5 rules of pollex about genomics

Ewan Birney wrote a post on 10 rules of thumb in genomics almost a year ago. It is very true and will probably remain like that for "some" more time. Few more rules of pollex in no particular order

  1. Trust the box, but know that the box is not perfect. Many steps in genomics require us to trust a black box, be it genome assemblers (that has way too much code to inspect) or simple read trimming programs. Moreover, manual verification of all data is impossible due to the shear size of the data.
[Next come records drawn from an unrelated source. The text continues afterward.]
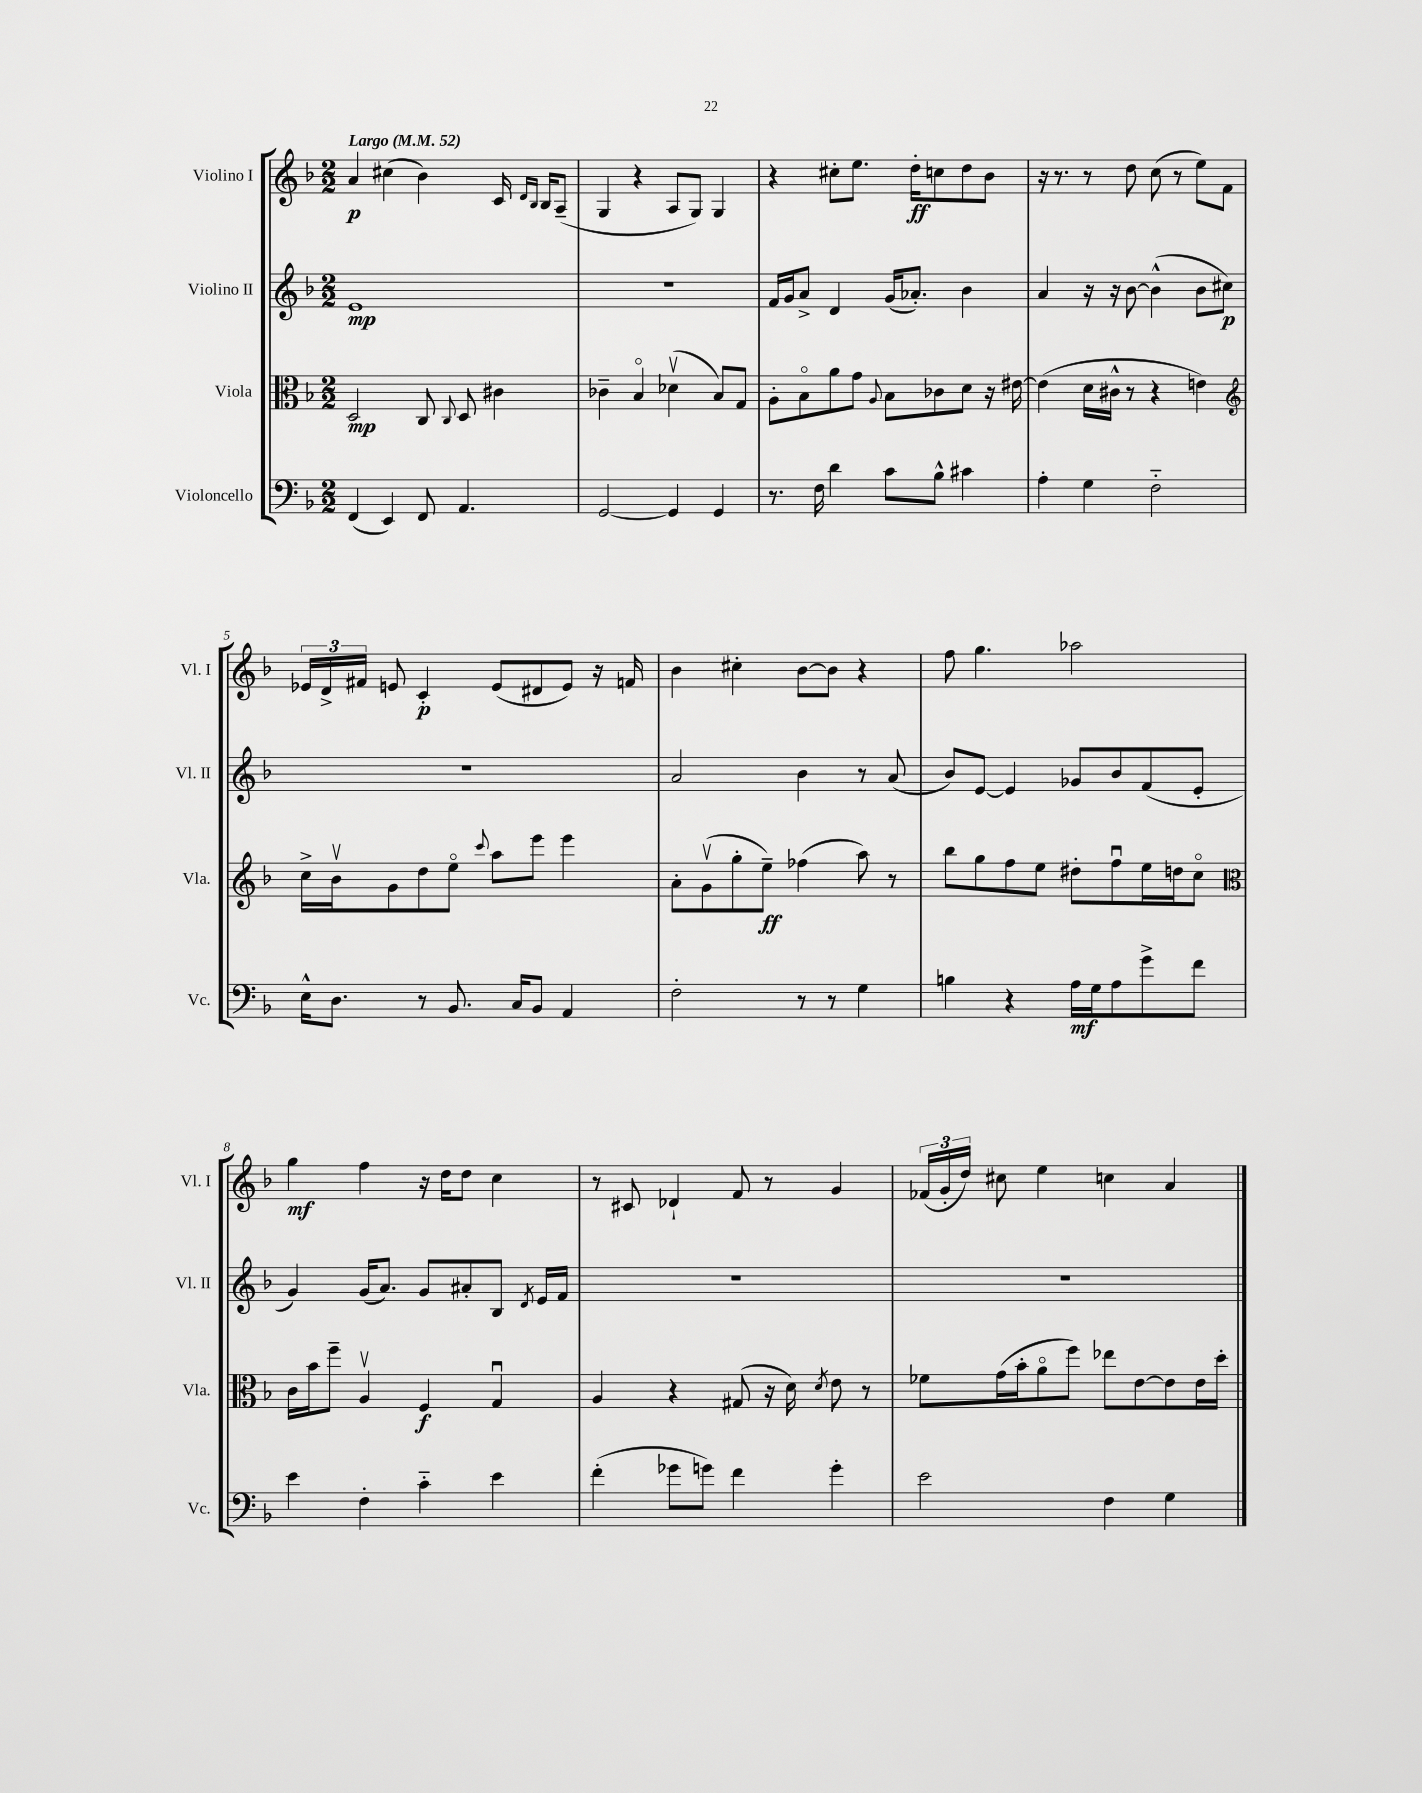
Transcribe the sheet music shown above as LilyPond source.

<<
\new StaffGroup <<
\new Staff = "s0" \with { instrumentName = "Violino I" shortInstrumentName = "Vl. I" } {
    \clef treble \key f \major \numericTimeSignature \time 2/2 \tempo "Largo" 4 = 52
    \autoBeamOff a'4\p cis''4( bes'4) c'16 \grace { d'16[ bes16] } bes16[ a8]--( |
    g4 r4 a8[ g8]) g4 |
    r4 cis''8[-. e''8.] d''16[-.\ff c''8 d''8 bes'8] |
    r16 r8. r8 d''8 c''8( r8 e''8[) f'8] |
    \tuplet 3/2 { ees'16[ d'16-> fis'16] } e'8 c'4-.\p e'8[( dis'8 e'8]) r16 f'16 |
    bes'4 cis''4-. bes'8[~ bes'8] r4 |
    f''8 g''4. aes''2 |
    g''4\mf f''4 r16 d''16[ d''8] c''4 |
    r8 cis'8 des'4-! f'8 r8 g'4 |
    \tuplet 3/2 { fes'16[( g'16-. d''16]) } cis''8 e''4 c''4 a'4 \bar "|." |
}
\new Staff = "s1" \with { instrumentName = "Violino II" shortInstrumentName = "Vl. II" } {
    \clef treble \key f \major \numericTimeSignature \time 2/2
    \autoBeamOff e'1\mp |
    r1 |
    f'16[ g'16 a'8]-> d'4 g'16[( aes'8.]-.) bes'4 |
    a'4 r16 r16 bes'8~ bes'4-^( bes'8[ cis''8]\p) |
    r1 |
    a'2 bes'4 r8 a'8( |
    bes'8[) e'8]~ e'4 ges'8[ bes'8 f'8( e'8]-. |
    g'4) g'16[( a'8.]) g'8[ ais'8-. bes8] \acciaccatura { d'8 } e'16[ f'16] |
    R1 |
    R1 \bar "|." |
}
\new Staff = "s2" \with { instrumentName = "Viola" shortInstrumentName = "Vla." } {
    \clef alto \key f \major \numericTimeSignature \time 2/2
    \autoBeamOff d2\mp c8 \appoggiatura { c8 } d8 cis'4 |
    ces'4-- bes4\flageolet des'4\upbow( bes8[) g8] |
    a8[-. bes8\flageolet a'8 g'8] \appoggiatura { a8 } bes8[ ces'8 d'8] r16 eis'16~ |
    eis'4( d'16[ cis'16]-^ r8 r4 e'4) |
    \clef treble c''16[-> bes'16\upbow g'8 d''8 e''8]\flageolet \appoggiatura { c'''8 } a''8[ e'''8] e'''4 |
    a'8[-. g'8\upbow( g''8-. e''8]--\ff) fes''4( a''8) r8 |
    bes''8[ g''8 f''8 e''8] dis''8[-. f''8\downbow e''16 d''16 c''8]\flageolet |
    \clef alto c'16[ bes'16 f''8]-- a4\upbow f4\f g4\downbow |
    a4 r4 gis8( r16 d'16) \acciaccatura { d'8 } e'8 r8 |
    fes'8[ g'16( bes'16-. a'8\flageolet f''8]) ees''8[ e'8~ e'8 e'16 d''16]-. \bar "|." |
}
\new Staff = "s3" \with { instrumentName = "Violoncello" shortInstrumentName = "Vc." } {
    \clef bass \key f \major \numericTimeSignature \time 2/2
    \autoBeamOff f,4( e,4) f,8 a,4. |
    g,2~ g,4 g,4 |
    r8. f16 d'4 c'8[ bes8]-^ cis'4 |
    a4-. g4 f2-_ |
    e16[-^ d8.] r8 bes,8. c16[ bes,8] a,4 |
    f2-. r8 r8 g4 |
    b4 r4 a16[\mf g16 a8 g'8-> f'8] |
    e'4 f4-. c'4-_ e'4 |
    f'4-.( ges'8[ g'8]) f'4 g'4-. |
    e'2 f4 g4 \bar "|." |
}
>>
>>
  2. Default values are not always the best values.All most all bioinformatics tool have half a dozen parameters which have some default value set in them. However, these default values might not be suitable for your data or analysis. Not being aware of the various options can have unpredictable results.
  3. New programs keep coming up everyday.Unless the robustness of these programs has been tested by independent users, using these can be tricky.
  4. Changes in technology are very fast. Methods keep getting better all the time and can add more to an analysis. A bit contradictory to the previous point.
  5. Validate your results by various other methods. Artifacts are not unheard of in NGS data, and require validation from other methods.